Having finished the PCR test, we went on to immigration and customs. However, these are standard for arrivals even pre-COVID. Interestingly, almost every other step of the way, an airport staff approached me to ask in Japanese whether I had a private car waiting for me at the airport. They definitely wanted new arrivals to avoid public transportation.
Going home from the airport
All in all, it took me two hours from landing to walking through my own front door foyer in Tokyo. This included the 70 kilometer drive to Tokyo from Narita. Plus all the time it took to load my seven pieces of luggage into the car. Yes, I checked in 200 kilos of luggage yesterday, traveling to Japan amidst the pandemic.
What life is like in Tokyo
Tokyo itself was largely normal, which was extremely refreshing after the war-time atmosphere of Manila. People were wearing masks but life seemed basically normal. Some restaurants were open, supermarkets and convenience stores were operating, and I could hear children’s laughter.

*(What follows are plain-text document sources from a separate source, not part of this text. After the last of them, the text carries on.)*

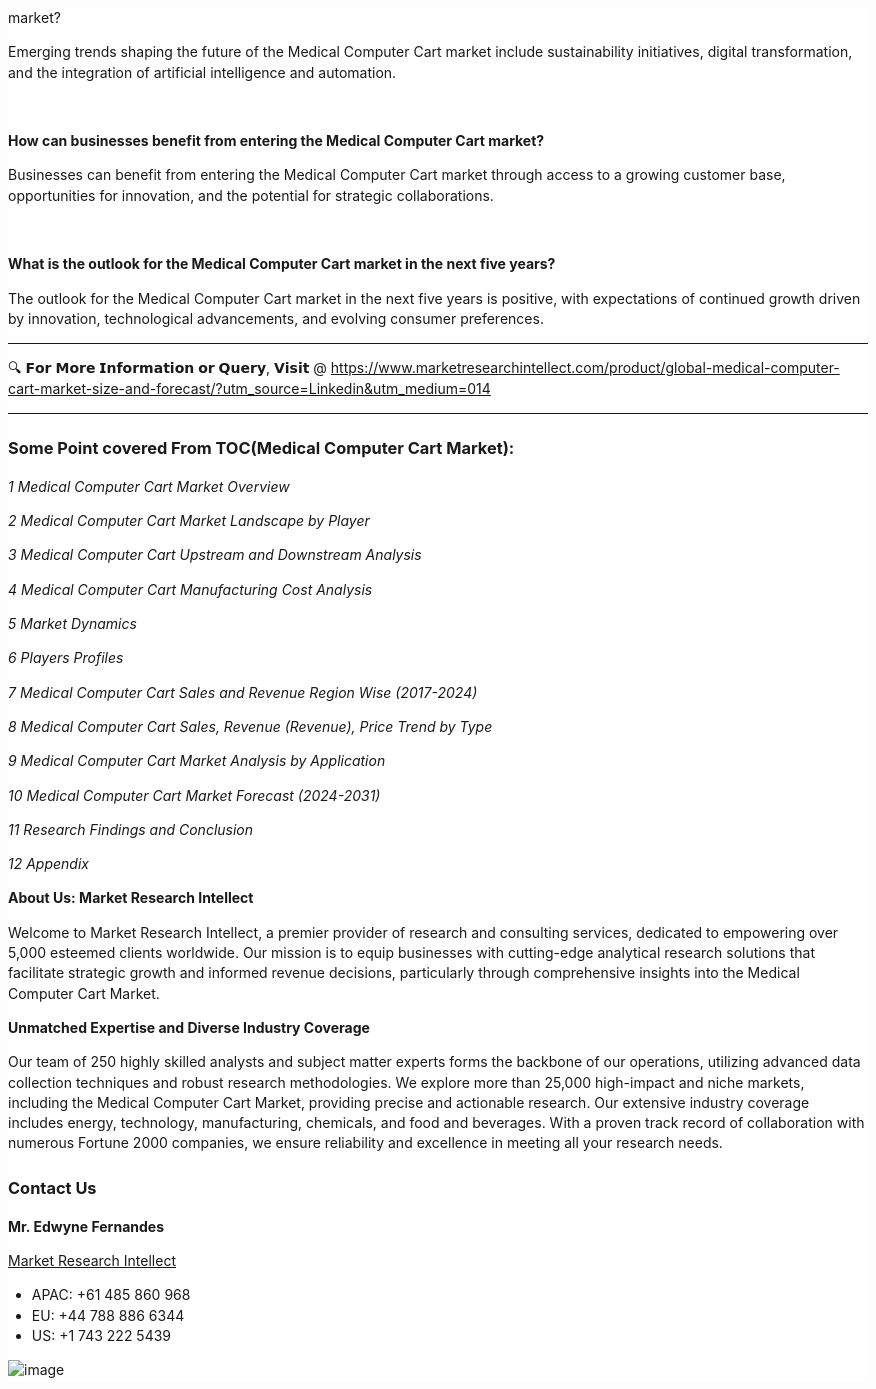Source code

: market?</strong></p><p>Emerging trends shaping the future of the Medical Computer Cart market include sustainability initiatives, digital transformation, and the integration of artificial intelligence and automation.</p><p>&nbsp;</p><p><strong>How can businesses benefit from entering the Medical Computer Cart market?</strong></p><p>Businesses can benefit from entering the Medical Computer Cart market through access to a growing customer base, opportunities for innovation, and the potential for strategic collaborations.</p><p>&nbsp;</p><p><strong>What is the outlook for the Medical Computer Cart market in the next five years?</strong></p><p>The outlook for the Medical Computer Cart market in the next five years is positive, with expectations of continued growth driven by innovation, technological advancements, and evolving consumer preferences.</p><hr /><p><span class="font-[700]">🔍 𝗙𝗼𝗿 𝗠𝗼𝗿𝗲 𝗜𝗻𝗳𝗼𝗿𝗺𝗮𝘁𝗶𝗼𝗻 𝗼𝗿 𝗤𝘂𝗲𝗿𝘆, 𝗩𝗶𝘀𝗶𝘁 @ <a href="https://www.marketresearchintellect.com/product/global-medical-computer-cart-market-size-and-forecast/?utm_source=Linkedin&utm_medium=014">https://www.marketresearchintellect.com/product/global-medical-computer-cart-market-size-and-forecast/?utm_source=Linkedin&utm_medium=014</a></span></p><hr /><h3><span class="font-[700]">Some Point covered From TOC(Medical Computer Cart Market):</span></h3><p><em><span class="font-[700]">1</span><span class="">&nbsp;Medical Computer Cart Market Overview</span></em></p><p><em><span class="font-[700]">2</span><span class="">&nbsp;Medical Computer Cart Market Landscape by Player</span></em></p><p><em><span class="font-[700]">3</span><span class="">&nbsp;Medical Computer Cart Upstream and Downstream Analysis</span></em></p><p><em><span class="font-[700]">4</span><span class="">&nbsp;Medical Computer Cart Manufacturing Cost Analysis</span></em></p><p><em><span class="font-[700]">5</span><span class="">&nbsp;Market Dynamics</span></em></p><p><em><span class="font-[700]">6</span><span class="">&nbsp;Players Profiles</span></em></p><p><em><span class="font-[700]">7</span><span class="">&nbsp;Medical Computer Cart Sales and Revenue Region Wise (2017-2024)</span></em></p><p><em><span class="font-[700]">8</span><span class="">&nbsp;Medical Computer Cart Sales, Revenue (Revenue), Price Trend by Type</span></em></p><p><em><span class="font-[700]">9</span><span class="">&nbsp;Medical Computer Cart Market Analysis by Application</span></em></p><p><em><span class="font-[700]">10</span><span class="">&nbsp;Medical Computer Cart Market Forecast (2024-2031)</span></em></p><p><em><span class="font-[700]">11</span><span class="">&nbsp;Research Findings and Conclusion</span></em></p><p><em><span class="font-[700]">12</span><span class="">&nbsp;Appendix</span></em></p><p><strong>About Us: Market Research Intellect</strong></p><p>Welcome to Market Research Intellect, a premier provider of research and consulting services, dedicated to empowering over 5,000 esteemed clients worldwide. Our mission is to equip businesses with cutting-edge analytical research solutions that facilitate strategic growth and informed revenue decisions, particularly through comprehensive insights into the Medical Computer Cart Market.</p><p><strong>Unmatched Expertise and Diverse Industry Coverage</strong></p><p>Our team of 250 highly skilled analysts and subject matter experts forms the backbone of our operations, utilizing advanced data collection techniques and robust research methodologies. We explore more than 25,000 high-impact and niche markets, including the Medical Computer Cart Market, providing precise and actionable research. Our extensive industry coverage includes energy, technology, manufacturing, chemicals, and food and beverages. With a proven track record of collaboration with numerous Fortune 2000 companies, we ensure reliability and excellence in meeting all your research needs.</p><h3>Contact Us</h3><p><strong>Mr. Edwyne Fernandes</strong></p><p><a href="https://www.marketresearchintellect.com">Market Research Intellect</a></p><ul><li>APAC: +61 485 860 968</li><li>EU: +44 788 886 6344</li><li>US: +1 743 222 5439</li></ul>
![image](https://github.com/user-attachments/assets/f06569d3-c295-497e-9db7-4d6925ca2a12)
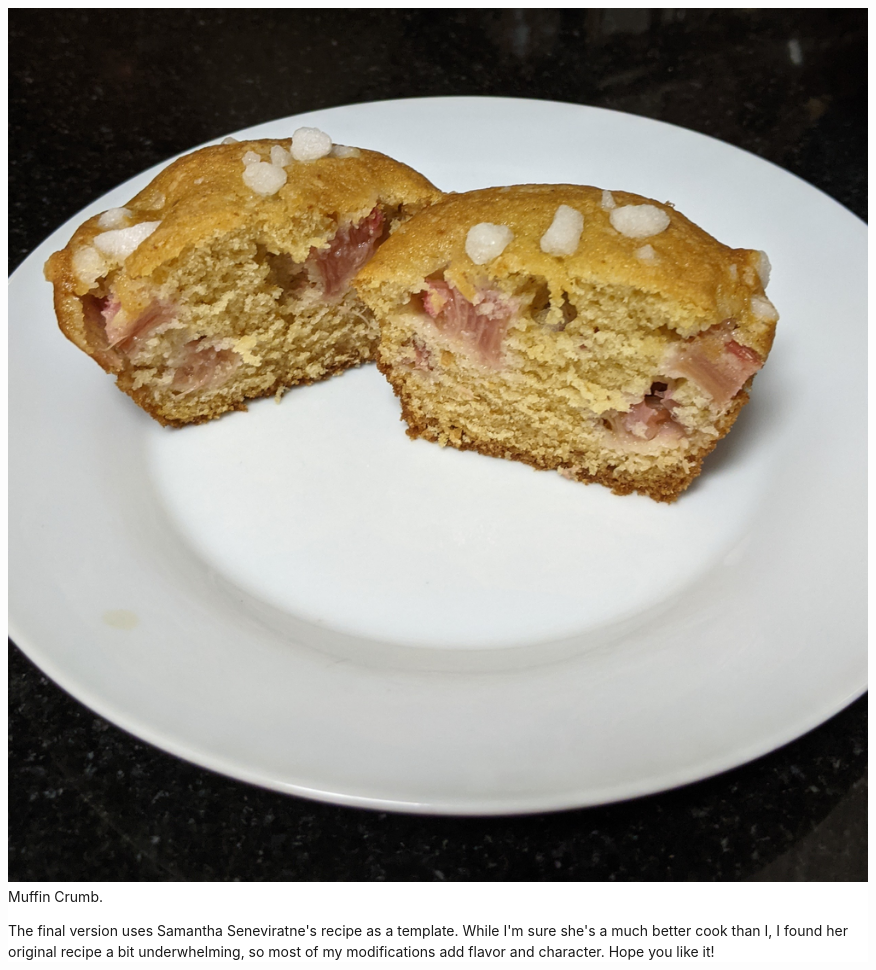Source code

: <img src="/photos/20210628_muffin_crumb.jpg"
title="Muffin Crumb" width="875" />
Muffin Crumb.

The final version uses Samantha Seneviratne's recipe as a template. While I'm sure she's a much better cook than I, I found her original recipe a bit underwhelming, so most of my modifications add flavor and character. Hope you like it!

The latter was especially noticeable to me, after three months of living in a city where children had been locked up and practically silenced. Here in Tokyo, the children are walking along the street outside my house and they are laughing.
So, yes. I’m writing this to show everyone still living under some form of government or psychological lockdown elsewhere in the world that another kind of existence is possible. There is some kind of normal life after a pandemic. Or at least a semblance of normalcy in spite of it. It is possible to live with the pandemic, instead of in fear of it.